Define a rule in lexer

Attributes

  • id <string> : A unique id for <use>, can only be lower/upper case alphabetic, digits and _

  • pattern <string> : Token match pattern, support the following grammar:

    Characters:

    • alphabetic: a-z, A-Z

    • underscore: _

    • space

    • punctuators: ~, `, !, @, #, %, &, =, :, ", ', <, >, /

    • digits: 0-9

    • escape characters:

      • \t : horizontal tab

      • \r : return

      • \v : vertical tab

      • \f : line feed

      • \n : new line

      • hexadecimal character : like \x0a, should be 2 digits

      • \\, \?, \^, \$, \(, \), \*, \+, \-, \{, \}, \|, \., \, : punctuators

    • character class:

      • \d : [0-9]

      • \D : NOT [0-9]

      • \w : [0-9a-zA-Z]

      • \W : NOT [0-9a-zA-Z]

      • \s : [ \t\r\v\f\n]

      • \S : NOT [ \t\r\v\f\n]

      • \a : [a-zA-Z]

      • \A : NOT [a-zA-Z]

    Ranges

    • range: like [0-9]

    OR operation:

    Example:

    (lhs|rhs): lhs or rhs

    Group:

    Example:

    (lhs)?: one or zero lhs

    Repeat:

    • ?: one or zero times

    • +: one or more times

    • *: zero or more times

    • {N}: N times (N is an integer)

    • {N,}: N or more times (N is an integer)

    • {N, M}: N to M times (N, M are integers)

    Wildcard:

    • .: any supported character

    • $: end-of-file

  • push <string> : State name to push into stack

  • pop : Pop current group from stack

  • more : Consume the matched text for further $$

If both push and pop specified, stack will pop current group then push new group.

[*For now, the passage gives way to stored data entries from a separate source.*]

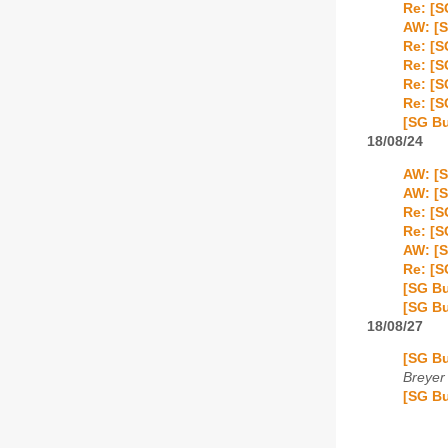
Re: [S
AW: [S
Re: [S
Re: [S
Re: [S
Re: [S
[SG Bu
18/08/24
AW: [S
AW: [S
Re: [S
Re: [S
AW: [S
Re: [S
[SG Bu
[SG Bu
18/08/27
[SG Bu
Breyer 
[SG Bu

  • indent <number>Code indention
    • default : 4

    • 0 : no indention

    • negative value : keep same indention as pxml file (like HTML <pre>)

Children

C++ codes that may return a token.

The following replacement variables can be used in the codes:

  • _text : The matched text, from current pattern and previous more

  • _pos : The location of matched text

<group>

Define a group in lexer

Attributes

  • name <string> : [Required] Group name

Children

<rule>, <include>, <use>

<use>

Use a rule in lexer

Attributes

  • id <string> : [Required] The rule name to use

<parser>

Define parser

Attributes

  • class <string>Parser class name
    • default : "Parser"

  • headerFile <string>Path of output parser header file
    • default : "Parser.hpp"

  • sourceFile <string>Path of output parser source file
    • default : "Parser.cpp"

  • start <string>Start grammar
    • default : the first <grammar>

  • mode <string>Mode of parser table (Auto | LALR | GLR)
    • default : Auto

    In Auto mode, it will first use LALR, then switch to GLR if there’re conflicts

  • return <string>Return type of parse()
    • default : void

Children

<target>, <include>, <header>, <member>, <function>, <source>

<target>

Define a group of grammers that generate the same non-terminal as target

Attributes

  • name <string> : [Required] Target name

  • type <string> : C++ type of generated target object

Children

<grammar>

<grammar>

Define a grammar in parser

Grammar without pattern can be used to specify empty generation.

Attributes

  • pattern <string> : Grammar generation pattern, as a space-separated sequence of token or target

    Example: “Token1 target1 Token2”

    A special token, EOF, is used for end-of-file

  • indent <number>Code indention
    • default : 4

    • 0 : no indention

    • negative value : keep same indention as pxml file (like HTML <pre>)

Children

C++ codes that may return a generated object.

The following replacement variables can be used in the codes:

  • _this : Reference of parser.

  • _op : The operands of grammar. Use _opN to access parameter at index N.

  • _pos : The location of matched text as array. Use _pos[N] to access position at index N.